The study was aimed to modulate intracellular redox-sensitive pathways to hinder directly the pathogen (like in the case of Mycobacterium avium), whose survival depends on the thiol-based redox metabolism which is fundamental to maintain a reducing environment to preserve cellular homeostasis, especially from ROS, and antibiotics, and indirectly by modulating the host’s immune/inflammatory response to the pathogen. Furthermore, it was investigated whether the redox state could play a role in immune/antiviral response by modulating folding and secretion of immunoglobulins. Alteration of redox state was induced by I-152 whose pro-GSH capacity had already been demonstrated, but the metabolism and the mechanism by which it increases intracellular GSH levels had not been studied in depth. In this thesis, one of the aims was also to deepen this aspect. Different redox-regulated pathways are involved in host responses towards several pathogens and alteration in redox balance, often characterized by GSH depletion, represents an exquisite strategy to evade or circumvent host innate immunity. These alterations can lead often to ineffective or exaggerated immune responses, which hamper the resolution of infections and are detrimental for the host.
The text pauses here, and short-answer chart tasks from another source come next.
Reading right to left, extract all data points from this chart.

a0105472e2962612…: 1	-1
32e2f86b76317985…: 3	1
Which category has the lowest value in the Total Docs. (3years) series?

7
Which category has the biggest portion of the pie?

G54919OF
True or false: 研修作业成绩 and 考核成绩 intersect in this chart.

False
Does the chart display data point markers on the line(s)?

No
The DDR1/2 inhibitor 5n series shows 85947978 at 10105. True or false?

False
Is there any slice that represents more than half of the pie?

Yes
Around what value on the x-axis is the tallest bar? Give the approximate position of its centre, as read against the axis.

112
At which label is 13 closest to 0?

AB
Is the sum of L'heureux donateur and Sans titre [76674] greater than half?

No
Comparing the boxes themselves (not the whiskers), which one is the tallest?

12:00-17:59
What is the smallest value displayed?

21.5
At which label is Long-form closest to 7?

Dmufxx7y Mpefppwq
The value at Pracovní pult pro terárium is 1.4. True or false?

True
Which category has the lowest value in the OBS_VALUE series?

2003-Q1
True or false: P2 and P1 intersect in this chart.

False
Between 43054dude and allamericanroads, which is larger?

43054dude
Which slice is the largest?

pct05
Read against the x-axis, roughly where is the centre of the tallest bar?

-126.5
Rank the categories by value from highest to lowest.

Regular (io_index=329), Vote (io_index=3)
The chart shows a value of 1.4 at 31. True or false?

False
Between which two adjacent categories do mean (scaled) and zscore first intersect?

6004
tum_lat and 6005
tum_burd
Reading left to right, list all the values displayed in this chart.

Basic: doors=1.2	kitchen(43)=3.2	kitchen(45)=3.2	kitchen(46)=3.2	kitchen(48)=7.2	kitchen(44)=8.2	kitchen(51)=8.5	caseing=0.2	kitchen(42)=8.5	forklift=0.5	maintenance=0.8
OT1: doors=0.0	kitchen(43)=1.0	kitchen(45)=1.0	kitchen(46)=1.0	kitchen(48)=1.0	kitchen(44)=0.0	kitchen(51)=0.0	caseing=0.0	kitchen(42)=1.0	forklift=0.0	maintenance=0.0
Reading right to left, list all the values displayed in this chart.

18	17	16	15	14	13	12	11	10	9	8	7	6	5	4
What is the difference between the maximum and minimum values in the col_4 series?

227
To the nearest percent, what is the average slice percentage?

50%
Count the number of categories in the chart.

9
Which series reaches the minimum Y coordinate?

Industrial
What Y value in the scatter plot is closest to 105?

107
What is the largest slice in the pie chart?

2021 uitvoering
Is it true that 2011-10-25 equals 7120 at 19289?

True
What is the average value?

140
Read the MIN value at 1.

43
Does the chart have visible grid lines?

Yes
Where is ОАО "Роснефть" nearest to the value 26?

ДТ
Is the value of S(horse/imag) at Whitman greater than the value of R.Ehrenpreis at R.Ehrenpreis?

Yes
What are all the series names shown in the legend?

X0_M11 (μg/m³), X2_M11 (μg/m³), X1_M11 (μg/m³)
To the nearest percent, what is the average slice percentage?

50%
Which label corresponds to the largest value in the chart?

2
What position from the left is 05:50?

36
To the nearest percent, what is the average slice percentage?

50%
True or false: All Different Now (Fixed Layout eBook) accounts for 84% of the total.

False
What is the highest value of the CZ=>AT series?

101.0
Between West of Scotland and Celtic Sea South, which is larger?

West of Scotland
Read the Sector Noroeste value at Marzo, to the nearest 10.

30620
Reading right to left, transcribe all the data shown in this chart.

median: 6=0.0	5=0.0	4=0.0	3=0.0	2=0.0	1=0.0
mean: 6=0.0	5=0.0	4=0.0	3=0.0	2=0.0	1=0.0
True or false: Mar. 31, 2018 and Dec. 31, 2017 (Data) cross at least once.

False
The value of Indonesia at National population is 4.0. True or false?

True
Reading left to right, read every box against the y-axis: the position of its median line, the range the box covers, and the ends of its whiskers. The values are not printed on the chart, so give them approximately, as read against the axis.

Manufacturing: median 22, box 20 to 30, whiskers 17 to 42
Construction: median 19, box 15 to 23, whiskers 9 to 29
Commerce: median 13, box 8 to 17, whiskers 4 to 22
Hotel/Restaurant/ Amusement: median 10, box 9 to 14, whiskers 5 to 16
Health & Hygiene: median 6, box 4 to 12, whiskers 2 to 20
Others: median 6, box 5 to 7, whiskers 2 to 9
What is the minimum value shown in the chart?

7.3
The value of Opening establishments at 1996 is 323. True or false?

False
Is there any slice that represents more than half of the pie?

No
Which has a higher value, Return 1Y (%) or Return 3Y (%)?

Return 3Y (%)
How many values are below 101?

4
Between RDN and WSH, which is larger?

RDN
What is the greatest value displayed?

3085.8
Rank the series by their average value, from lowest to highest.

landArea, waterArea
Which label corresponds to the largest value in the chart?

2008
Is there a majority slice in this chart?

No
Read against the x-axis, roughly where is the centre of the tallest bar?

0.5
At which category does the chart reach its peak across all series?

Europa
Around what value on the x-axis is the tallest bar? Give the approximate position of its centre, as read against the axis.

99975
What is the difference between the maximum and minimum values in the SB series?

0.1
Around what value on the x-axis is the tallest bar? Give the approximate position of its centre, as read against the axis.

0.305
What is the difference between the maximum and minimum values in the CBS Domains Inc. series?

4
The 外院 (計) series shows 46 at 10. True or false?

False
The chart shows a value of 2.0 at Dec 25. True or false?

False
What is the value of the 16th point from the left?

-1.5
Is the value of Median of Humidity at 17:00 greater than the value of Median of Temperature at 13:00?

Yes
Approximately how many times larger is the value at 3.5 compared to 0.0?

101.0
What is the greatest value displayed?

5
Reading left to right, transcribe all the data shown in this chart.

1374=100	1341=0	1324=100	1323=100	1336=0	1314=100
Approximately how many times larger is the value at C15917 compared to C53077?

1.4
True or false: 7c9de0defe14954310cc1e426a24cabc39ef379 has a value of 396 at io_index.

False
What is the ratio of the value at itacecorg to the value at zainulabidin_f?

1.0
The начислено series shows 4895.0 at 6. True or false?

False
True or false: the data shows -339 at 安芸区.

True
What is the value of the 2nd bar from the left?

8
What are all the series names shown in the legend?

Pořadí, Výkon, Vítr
The data shown in this thesis suggest that the shift of the intracellular redox state towards a more reduced one could be a valid approach to influence and/or re-establish a balanced immune response and to interfere with the thiol-based redox metabolism which has a key role in vital processes for many pathogenic bacteria. Moreover, we can suggest that the idea of redox homeostasis involved in the management of oxidative stress is restrictive, and it should be considered as a fundamental metabolic and regulator key factor involved in several cellular functions, included the immune-associated ones.